I hope your Friday is off to a good start.
For most of the morning, and as recently as a few moments ago, I contemplated not posting today. Lately, I don’t know how to feel, which leaves me unsure how, or what, to write. Then a thought struck me.
I’m fortunate in that my work continues. I’m even more fortunate that much of my work involves being in touch with lawyers. Over the past week or so, our conversations and emails have often trended outside the context of legal ethics and professional responsibility. Why? Usually because I’ve taken advantage of the moment to revel in human interaction, even if only electronic. And in those interactions, I’ve found inspiration.
In an uncertain time, I’m certain of this: Vermont lawyers remain committed to their clients and to their profession. Nobody has complained or bemoaned the circumstances. While forging on in their personal lives, lawyers are also looking for guidance on how best to help others through this. Simply, you’re rowing boat. And by continuing to row, you’ve made me want to do the same.
So here I am. Thank you for getting me here.
Before the quiz, a few notes:
- I’ve been using the time at home to record CLEs in my garage. Four more this week:
- We’re down to the finals of my tournament to decide the most important rule or concept associated with professional responsibility & legal ethics.
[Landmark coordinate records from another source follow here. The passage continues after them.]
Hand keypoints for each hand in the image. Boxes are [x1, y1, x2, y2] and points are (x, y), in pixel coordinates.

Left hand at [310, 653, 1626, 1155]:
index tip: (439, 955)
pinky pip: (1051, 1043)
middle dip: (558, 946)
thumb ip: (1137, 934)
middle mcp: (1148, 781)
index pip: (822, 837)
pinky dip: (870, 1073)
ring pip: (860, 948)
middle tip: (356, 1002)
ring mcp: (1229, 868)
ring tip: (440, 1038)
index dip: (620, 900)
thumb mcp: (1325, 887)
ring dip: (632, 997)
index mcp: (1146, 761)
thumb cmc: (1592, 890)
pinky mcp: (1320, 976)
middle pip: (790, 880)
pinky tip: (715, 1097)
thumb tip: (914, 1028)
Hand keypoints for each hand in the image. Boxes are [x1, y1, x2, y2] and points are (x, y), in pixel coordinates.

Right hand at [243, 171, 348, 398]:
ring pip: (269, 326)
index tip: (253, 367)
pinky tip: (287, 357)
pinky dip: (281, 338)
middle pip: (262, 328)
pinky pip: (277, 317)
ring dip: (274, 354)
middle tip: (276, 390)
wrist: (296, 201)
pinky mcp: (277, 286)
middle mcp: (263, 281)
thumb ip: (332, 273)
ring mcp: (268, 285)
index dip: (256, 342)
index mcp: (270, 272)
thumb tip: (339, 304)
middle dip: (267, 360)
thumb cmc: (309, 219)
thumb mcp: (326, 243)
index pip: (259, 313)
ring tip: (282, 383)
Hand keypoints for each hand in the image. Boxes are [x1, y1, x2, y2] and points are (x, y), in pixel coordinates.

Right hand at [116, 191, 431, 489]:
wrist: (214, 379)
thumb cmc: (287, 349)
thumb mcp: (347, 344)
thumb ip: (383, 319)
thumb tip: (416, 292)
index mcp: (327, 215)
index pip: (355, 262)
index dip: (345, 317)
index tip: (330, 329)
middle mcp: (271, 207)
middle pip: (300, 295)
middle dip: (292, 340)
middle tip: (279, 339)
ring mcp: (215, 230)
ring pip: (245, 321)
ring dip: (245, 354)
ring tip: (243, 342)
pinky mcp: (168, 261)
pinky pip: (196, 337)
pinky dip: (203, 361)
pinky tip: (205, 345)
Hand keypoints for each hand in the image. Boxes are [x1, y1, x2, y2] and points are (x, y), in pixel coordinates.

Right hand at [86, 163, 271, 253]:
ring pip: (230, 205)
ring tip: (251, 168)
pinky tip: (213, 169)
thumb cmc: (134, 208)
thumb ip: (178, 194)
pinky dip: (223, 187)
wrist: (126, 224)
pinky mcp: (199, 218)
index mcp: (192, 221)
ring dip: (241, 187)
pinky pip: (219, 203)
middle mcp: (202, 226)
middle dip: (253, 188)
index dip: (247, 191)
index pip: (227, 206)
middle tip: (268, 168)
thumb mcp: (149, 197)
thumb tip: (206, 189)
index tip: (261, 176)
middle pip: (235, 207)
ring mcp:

The championship match features Candor to the Tribunal vs. Who Decides? Client or Lawyer? To vote, go here. I’ll announce the winner on Monday. To see how the voting played out in prior rounds, go here.
Now, onto the quiz!
- None. Open book, open search engine, text-a-friend.
- Exception: Question 5. We try to play that one honest.
- Unless stated otherwise, the Vermont Rules of Professional Conduct apply
- Team entries welcome, creative team names even more welcome.
- E-mail answers to email@example.com
- I’ll post the answers & Honor Roll on Monday
- Please don’t use the “comment” feature to post your answers
- Please consider sharing the quiz with friends & colleagues
- Share on social media. Hashtag it – #fiveforfriday
If continued representation of a client will result in a violation of the Rules of Professional Conduct, a lawyer ________________:
- A. may withdraw.
- B. must withdraw.
Which is discussed in a different rule than the others?
- A. whether to settle a civil claim.
- B whether to accept a plea offer in a criminal case.
- C. whether to testify in a criminal case.
- D. whether two matters are the same or substantially related.
Scenario: Third Person is paying Lawyer to represent Client. Client has given Lawyer informed consent to accept payment from Third Person. Third Person is not interfering with Lawyer’s professional judgment.
True or false?
Lawyer does not need Client’s consent to share with Third Person otherwise confidential information relating to Lawyer’s representation of client.
There’s a rule that prohibits a lawyer from communicating ex parte with two groups of people. Each group begins with the same letter. Name one of the groups.
I owe an opera question to one of my most loyal readers!
I often preach the duty of competence.
Derrick Wang is an uber-talented composer and writer who teaches interdisciplinary courses in music and law at Johns Hopkins. Wang’s works include an opera that has received rave reviews. With the tag line “we are different: we are one,” the opera was inspired by the friendship and writings of two U.S. Supreme Court justices. Last month, a review in OperaWire opined that “this is the kind of opera that should be everywhere.” When it comes to operas, Wang clearly has satisfied the duty of competence.
Name the two Supreme Court justices who inspired Wang’s opera.